You are viewing a plain text version of this content. The canonical link for it is here.
Posted to dev@calcite.apache.org by mark pasterkamp <ma...@hotmail.com> on 2018/10/15 12:05:49 UTC

Query rewriting materialized view rules

Hello,

I have some confusion regarding the query rewriting rules in Calcite and I was hoping someone could help me with that.
Looking at the documentation of materialized views http://calcite.apache.org/docs/materialized_views#materialized-views-maintained-by-calcite
and in the source code, I found there are 2 systems in place for rewriting queries to use materialized views. There is the unify rules found in https://github.com/apache/calcite/blob/master/core/src/main/java/org/apache/calcite/plan/SubstitutionVisitor.java with an extension to materialized views found in https://github.com/apache/calcite/blob/master/core/src/main/java/org/apache/calcite/plan/MaterializedViewSubstitutionVisitor.java
And there is the materialized view rules found in https://github.com/apache/calcite/blob/master/core/src/main/java/org/apache/calcite/rel/rules/AbstractMaterializedViewRule.java

Since I am not that experienced working with Calcite, I was wondering if someone could shed some light about these 2 query rewriting systems. Are they supposed to be used independently or in conjunction?
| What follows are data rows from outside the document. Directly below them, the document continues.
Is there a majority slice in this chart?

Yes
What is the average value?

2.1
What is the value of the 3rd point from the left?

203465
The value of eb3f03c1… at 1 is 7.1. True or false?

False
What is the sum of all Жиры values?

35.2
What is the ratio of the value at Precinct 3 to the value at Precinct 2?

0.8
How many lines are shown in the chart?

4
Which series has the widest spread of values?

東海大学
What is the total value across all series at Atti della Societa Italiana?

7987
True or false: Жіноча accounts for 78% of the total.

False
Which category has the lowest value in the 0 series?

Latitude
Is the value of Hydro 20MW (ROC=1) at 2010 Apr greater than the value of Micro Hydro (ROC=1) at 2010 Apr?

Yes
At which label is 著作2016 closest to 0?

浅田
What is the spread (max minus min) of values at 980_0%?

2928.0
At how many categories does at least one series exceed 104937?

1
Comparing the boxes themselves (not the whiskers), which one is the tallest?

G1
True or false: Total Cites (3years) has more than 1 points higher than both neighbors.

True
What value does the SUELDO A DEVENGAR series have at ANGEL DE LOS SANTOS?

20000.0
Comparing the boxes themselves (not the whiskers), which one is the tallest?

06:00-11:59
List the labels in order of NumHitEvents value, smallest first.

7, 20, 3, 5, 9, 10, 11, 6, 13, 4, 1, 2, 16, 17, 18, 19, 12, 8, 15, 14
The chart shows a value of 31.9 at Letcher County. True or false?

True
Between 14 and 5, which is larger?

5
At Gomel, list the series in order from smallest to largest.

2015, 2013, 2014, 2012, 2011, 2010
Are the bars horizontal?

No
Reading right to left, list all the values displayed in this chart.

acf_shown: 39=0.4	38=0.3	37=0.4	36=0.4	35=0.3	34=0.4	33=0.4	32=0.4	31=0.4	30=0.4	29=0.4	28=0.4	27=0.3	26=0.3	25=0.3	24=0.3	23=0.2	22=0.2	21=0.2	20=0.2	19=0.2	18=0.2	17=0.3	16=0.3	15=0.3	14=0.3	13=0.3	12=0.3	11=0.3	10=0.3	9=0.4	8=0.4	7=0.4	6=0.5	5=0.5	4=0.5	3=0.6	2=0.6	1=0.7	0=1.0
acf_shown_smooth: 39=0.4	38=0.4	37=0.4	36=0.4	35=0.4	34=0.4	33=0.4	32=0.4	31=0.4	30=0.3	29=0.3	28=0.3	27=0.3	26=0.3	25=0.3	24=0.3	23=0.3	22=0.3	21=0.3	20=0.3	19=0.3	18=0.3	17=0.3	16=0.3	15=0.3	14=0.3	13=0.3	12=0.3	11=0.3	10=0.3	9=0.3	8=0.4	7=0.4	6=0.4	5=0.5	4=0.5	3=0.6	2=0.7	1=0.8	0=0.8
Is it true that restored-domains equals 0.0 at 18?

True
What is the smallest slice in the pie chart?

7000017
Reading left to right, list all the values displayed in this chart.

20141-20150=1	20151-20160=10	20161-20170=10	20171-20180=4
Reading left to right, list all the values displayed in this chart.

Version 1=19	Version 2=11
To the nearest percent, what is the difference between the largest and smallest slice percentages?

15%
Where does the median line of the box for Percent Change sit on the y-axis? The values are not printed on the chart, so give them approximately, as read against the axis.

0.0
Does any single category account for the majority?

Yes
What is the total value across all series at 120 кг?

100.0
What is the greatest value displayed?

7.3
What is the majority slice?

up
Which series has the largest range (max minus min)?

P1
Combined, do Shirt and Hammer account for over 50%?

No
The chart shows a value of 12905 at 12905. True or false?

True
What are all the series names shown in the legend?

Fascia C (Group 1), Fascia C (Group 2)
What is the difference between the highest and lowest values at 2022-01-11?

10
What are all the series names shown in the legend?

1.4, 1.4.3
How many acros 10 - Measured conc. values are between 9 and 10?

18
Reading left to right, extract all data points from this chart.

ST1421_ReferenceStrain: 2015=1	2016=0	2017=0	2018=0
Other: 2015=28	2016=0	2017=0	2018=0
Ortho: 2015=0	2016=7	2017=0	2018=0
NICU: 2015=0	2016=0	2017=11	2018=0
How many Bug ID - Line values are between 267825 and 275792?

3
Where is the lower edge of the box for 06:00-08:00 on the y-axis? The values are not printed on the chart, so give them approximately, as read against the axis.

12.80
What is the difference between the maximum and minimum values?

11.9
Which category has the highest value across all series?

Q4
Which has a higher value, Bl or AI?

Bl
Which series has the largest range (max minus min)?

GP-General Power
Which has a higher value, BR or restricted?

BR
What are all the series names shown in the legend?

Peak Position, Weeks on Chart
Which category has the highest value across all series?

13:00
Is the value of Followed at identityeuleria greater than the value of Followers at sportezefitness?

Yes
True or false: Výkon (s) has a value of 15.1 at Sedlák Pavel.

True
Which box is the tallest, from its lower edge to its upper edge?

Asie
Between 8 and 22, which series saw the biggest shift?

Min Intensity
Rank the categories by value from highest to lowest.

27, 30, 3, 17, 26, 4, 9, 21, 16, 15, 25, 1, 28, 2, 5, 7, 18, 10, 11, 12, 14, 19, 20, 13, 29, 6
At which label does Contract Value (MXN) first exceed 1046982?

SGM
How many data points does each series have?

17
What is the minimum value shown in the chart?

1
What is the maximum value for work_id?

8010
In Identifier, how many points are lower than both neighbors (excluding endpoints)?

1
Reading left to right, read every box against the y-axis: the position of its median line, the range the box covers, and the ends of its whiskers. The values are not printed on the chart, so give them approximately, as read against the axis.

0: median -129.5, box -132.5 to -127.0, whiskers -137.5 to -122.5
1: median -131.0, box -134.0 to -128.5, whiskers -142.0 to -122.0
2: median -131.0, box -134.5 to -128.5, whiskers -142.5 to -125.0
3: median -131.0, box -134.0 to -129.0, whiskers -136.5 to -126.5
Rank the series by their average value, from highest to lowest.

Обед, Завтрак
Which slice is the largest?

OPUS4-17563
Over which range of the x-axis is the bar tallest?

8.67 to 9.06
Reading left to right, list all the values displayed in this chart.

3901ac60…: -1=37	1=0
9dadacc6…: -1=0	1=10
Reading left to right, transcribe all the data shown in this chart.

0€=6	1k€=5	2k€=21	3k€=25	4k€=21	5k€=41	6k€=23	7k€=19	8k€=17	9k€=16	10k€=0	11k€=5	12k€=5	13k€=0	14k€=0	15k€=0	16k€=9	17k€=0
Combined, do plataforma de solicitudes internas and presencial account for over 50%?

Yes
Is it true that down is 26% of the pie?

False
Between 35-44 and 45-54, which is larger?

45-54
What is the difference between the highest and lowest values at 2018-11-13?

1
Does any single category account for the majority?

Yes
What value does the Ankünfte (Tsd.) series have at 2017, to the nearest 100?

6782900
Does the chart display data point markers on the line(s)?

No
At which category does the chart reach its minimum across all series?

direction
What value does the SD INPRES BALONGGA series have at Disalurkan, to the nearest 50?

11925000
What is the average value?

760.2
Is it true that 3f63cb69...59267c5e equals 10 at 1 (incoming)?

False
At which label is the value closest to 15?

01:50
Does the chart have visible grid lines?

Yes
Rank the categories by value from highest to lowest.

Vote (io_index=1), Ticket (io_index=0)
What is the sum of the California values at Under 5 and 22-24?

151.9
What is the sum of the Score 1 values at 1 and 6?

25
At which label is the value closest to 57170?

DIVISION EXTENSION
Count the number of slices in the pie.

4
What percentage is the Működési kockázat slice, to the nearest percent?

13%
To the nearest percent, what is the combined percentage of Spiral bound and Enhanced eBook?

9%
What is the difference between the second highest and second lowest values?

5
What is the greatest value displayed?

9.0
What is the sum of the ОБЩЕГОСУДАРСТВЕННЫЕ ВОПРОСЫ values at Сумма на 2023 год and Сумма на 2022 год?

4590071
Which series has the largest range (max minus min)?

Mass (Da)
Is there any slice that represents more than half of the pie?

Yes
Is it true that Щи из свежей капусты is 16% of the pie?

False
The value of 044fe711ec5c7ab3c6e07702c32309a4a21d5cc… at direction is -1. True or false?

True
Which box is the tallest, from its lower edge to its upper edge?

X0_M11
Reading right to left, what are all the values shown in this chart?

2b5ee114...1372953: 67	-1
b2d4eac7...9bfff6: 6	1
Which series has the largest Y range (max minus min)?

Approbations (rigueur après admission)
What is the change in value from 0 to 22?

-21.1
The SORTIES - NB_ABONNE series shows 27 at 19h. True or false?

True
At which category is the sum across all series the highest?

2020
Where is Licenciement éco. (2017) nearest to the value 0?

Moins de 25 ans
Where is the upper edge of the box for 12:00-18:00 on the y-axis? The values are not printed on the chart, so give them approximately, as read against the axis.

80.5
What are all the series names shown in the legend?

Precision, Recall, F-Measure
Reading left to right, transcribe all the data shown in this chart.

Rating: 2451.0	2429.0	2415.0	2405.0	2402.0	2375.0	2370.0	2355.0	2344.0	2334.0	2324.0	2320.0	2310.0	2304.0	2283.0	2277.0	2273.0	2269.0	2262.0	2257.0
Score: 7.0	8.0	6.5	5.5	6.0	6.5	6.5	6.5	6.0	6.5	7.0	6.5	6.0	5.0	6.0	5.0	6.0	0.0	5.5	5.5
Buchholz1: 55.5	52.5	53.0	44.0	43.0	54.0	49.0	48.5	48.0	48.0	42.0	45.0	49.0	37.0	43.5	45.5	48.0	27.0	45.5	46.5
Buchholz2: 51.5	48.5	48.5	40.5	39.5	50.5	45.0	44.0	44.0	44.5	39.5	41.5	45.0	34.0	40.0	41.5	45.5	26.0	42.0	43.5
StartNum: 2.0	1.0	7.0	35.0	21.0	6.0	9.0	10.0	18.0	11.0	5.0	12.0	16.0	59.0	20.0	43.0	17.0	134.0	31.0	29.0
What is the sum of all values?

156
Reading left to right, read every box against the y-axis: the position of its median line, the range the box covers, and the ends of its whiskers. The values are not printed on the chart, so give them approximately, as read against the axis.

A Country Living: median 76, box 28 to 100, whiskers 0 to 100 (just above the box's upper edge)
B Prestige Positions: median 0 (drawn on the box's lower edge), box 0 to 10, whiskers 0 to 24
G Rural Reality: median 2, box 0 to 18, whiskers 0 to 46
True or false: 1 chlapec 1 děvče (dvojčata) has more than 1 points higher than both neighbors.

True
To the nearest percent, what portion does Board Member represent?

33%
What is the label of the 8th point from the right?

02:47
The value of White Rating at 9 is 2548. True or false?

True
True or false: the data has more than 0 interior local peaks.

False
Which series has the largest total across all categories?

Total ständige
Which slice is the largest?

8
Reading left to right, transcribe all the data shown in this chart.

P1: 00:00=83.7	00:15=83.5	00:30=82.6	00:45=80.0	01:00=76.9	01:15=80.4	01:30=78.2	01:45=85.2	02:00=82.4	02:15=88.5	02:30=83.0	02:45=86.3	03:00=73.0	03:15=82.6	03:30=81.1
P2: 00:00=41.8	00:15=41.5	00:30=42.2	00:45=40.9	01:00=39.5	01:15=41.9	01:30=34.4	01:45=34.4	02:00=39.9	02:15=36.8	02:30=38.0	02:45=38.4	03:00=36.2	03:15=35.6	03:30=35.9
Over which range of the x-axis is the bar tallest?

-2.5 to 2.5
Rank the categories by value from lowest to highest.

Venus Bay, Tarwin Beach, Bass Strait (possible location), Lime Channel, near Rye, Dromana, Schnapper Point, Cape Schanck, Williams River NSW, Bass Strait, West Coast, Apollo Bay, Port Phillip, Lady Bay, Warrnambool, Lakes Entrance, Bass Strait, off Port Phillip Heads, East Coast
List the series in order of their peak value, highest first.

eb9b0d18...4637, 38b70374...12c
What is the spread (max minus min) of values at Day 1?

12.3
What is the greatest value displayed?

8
Do they try to solve the same thing or is one rewriting system better for some queries than others? (for instance, if I want a query to be rewritten to use materialized views, would that better fit the MaterializedViewSubstitutionVisitor or the AbstractMaterializedViewRule).

If someone could help me out to better understand how calcite does its rewritings, that would be great.

Re: Query rewriting materialized view rules

Posted by Jesus Camacho Rodriguez <jc...@hortonworks.com>.
Hi Mark,

In principle both rewriting systems have the same objective. They can be enabled together (as in Calcite) or used independently (for instance, Hive uses AbstractMaterializedViewRule). 

Both rewritings mechanisms support SPJA materialized views, though MaterializedViewSubstitutionVisitor supports definitions with Union operator too, while AbstractMaterializedViewRule does not.

As mentioned in the documentation, one important difference is that the MaterializedViewSubstitutionVisitor relies on other transformation rules to create equivalences between the expressions in the original plan and the materialized view definition. Adding these additional rules to the planning phase makes the rewriting powerful but expensive, as it may not scale for some queries, e.g., query and materialized view with a large number of joins combined with rules that find all the possible join permutations in a plan.
In turn, the rules in AbstractMaterializedViewRule rely on structural information extracted from the subplan after a match is found, hence it does not need to enumerate exhaustively all equivalent expressions in a plan to produce a rewriting.

AbstractMaterializedViewRule can also produce partial rewritings if the result of a query is partially contained in MV (including for MVs with Aggregate operator by having an additional rollup operation), which I believe MaterializedViewSubstitutionVisitor cannot do right now. (There are some examples of partial rewritings in the documentation).

Depending on your specific use case, you may also be interested in lattices: http://calcite.apache.org/docs/lattice.html.

-Jesús


On 10/15/18, 5:06 AM, "mark pasterkamp" <ma...@hotmail.com> wrote:

    Hello,
    
    I have some confusion regarding the query rewriting rules in Calcite and I was hoping someone could help me with that.
    Looking at the documentation of materialized views http://calcite.apache.org/docs/materialized_views#materialized-views-maintained-by-calcite
    and in the source code, I found there are 2 systems in place for rewriting queries to use materialized views. There is the unify rules found in https://github.com/apache/calcite/blob/master/core/src/main/java/org/apache/calcite/plan/SubstitutionVisitor.java with an extension to materialized views found in https://github.com/apache/calcite/blob/master/core/src/main/java/org/apache/calcite/plan/MaterializedViewSubstitutionVisitor.java
    And there is the materialized view rules found in https://github.com/apache/calcite/blob/master/core/src/main/java/org/apache/calcite/rel/rules/AbstractMaterializedViewRule.java
    
    Since I am not that experienced working with Calcite, I was wondering if someone could shed some light about these 2 query rewriting systems. Are they supposed to be used independently or in conjunction? Do they try to solve the same thing or is one rewriting system better for some queries than others? (for instance, if I want a query to be rewritten to use materialized views, would that better fit the MaterializedViewSubstitutionVisitor or the AbstractMaterializedViewRule).
    
    If someone could help me out to better understand how calcite does its rewritings, that would be great.